Collective movements of pedestrians: How we can learn from simple experiments with non-human (ant) crowds
AuthorShahhoseini, Z; Sarvi, M
Source TitlePLoS One
PublisherPUBLIC LIBRARY SCIENCE
Document TypeJournal Article
CitationsShahhoseini, Z. & Sarvi, M. (2017). Collective movements of pedestrians: How we can learn from simple experiments with non-human (ant) crowds. PLOS ONE, 12 (8), https://doi.org/10.1371/journal.pone.0182913.
Access StatusOpen Access
ARC Grant codeARC/LP120200361
INTRODUCTION: Understanding collective behavior of moving organisms and how interactions between individuals govern their collective motion has triggered a growing number of studies. Similarities have been observed between the scale-free behavioral aspects of various systems (i.e. groups of fish, ants, and mammals). Investigation of such connections between the collective motion of non-human organisms and that of humans however, has been relatively scarce. The problem demands for particular attention in the context of emergency escape motion for which innovative experimentation with panicking ants has been recently employed as a relatively inexpensive and non-invasive approach. However, little empirical evidence has been provided as to the relevance and reliability of this approach as a model of human behaviour. METHODS: This study explores pioneer experiments of emergency escape to tackle this question and to connect two forms of experimental observations that investigate the collective movement at macroscopic level. A large number of experiments with human and panicking ants are conducted representing the escape behavior of these systems in crowded spaces. The experiments share similar architectural structures in which two streams of crowd flow merge with one another. Measures such as discharge flow rates and the probability distribution of passage headways are extracted and compared between the two systems. FINDINGS: Our findings displayed an unexpected degree of similarity between the collective patterns emerged from both observation types, particularly based on aggregate measures. Experiments with ants and humans commonly indicated how significantly the efficiency of motion and the rate of discharge depend on the architectural design of the movement environment. PRACTICAL APPLICATIONS: Our findings contribute to the accumulation of evidence needed to identify the boarders of applicability of experimentation with crowds of non-human entities as models of human collective motion as well as the level of measurements (i.e. macroscopic or microscopic) and the type of contexts at which reliable inferences can be drawn. This particularly has implications in the context of experimenting evacuation behaviour for which recruiting human subjects may face ethical restrictions. The findings, at minimum, offer promise as to the potential benefit of piloting such experiments with non-human crowds, thereby forming better-informed hypotheses.

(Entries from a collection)
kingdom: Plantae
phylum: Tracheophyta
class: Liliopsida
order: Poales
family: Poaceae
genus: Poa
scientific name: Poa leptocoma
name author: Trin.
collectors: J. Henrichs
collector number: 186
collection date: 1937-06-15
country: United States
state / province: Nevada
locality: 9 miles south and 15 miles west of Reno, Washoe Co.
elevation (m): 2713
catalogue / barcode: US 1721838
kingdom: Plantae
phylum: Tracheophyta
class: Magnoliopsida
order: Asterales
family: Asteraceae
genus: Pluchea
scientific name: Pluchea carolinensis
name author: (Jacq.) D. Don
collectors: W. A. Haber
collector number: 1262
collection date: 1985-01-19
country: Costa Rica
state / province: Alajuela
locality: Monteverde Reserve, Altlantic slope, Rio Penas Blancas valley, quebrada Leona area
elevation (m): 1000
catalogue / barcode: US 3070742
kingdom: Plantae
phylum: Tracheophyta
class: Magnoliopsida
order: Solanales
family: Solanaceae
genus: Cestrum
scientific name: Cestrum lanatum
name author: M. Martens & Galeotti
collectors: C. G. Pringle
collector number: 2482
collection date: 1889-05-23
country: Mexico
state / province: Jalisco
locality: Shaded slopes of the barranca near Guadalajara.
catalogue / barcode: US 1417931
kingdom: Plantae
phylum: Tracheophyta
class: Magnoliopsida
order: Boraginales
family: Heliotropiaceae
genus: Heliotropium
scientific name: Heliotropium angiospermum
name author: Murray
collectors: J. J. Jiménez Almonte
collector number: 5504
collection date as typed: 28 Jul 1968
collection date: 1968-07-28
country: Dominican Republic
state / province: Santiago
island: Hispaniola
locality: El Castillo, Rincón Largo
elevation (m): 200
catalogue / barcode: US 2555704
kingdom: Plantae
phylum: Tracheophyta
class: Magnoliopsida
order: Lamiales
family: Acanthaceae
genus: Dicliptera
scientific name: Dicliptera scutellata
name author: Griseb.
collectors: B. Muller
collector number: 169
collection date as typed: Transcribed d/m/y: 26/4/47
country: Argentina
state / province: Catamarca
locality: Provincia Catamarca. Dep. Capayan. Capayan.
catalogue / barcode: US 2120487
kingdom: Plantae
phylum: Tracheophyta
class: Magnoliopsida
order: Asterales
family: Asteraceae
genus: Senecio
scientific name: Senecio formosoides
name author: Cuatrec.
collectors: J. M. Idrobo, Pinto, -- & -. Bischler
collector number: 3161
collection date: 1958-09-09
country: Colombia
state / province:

» Explore the material:
- 1) In the abstract, which measures were extracted and compared between the human and ant systems?
- 2) Decide whether each statement agrees with the abstract, answering yes or no and quoting the deciding words: (a) The human and ant experiments shared a layout in which two streams of crowd flow merge. (b) The study found little similarity between the collective patterns of ants and humans. (c) Experimentation with panicking ants is described as a costly approach.
- 3) According to the abstract, why do the findings have particular implications for experiments on evacuation behavior?

» Responses to the tasks:
- 1) Discharge flow rates and the probability distribution of passage headways.

- 2)
(a) Yes: "The experiments share similar architectural structures in which two streams of crowd flow merge with one another."
(b) No: "Our findings displayed an unexpected degree of similarity between the collective patterns emerged from both observation types."
(c) No: "a relatively inexpensive and non-invasive approach."

- 3) In evacuation experiments, recruiting human subjects may face ethical restrictions. Evidence that non-human crowds can model human collective motion therefore supports piloting such experiments with non-human crowds to form better-informed hypotheses.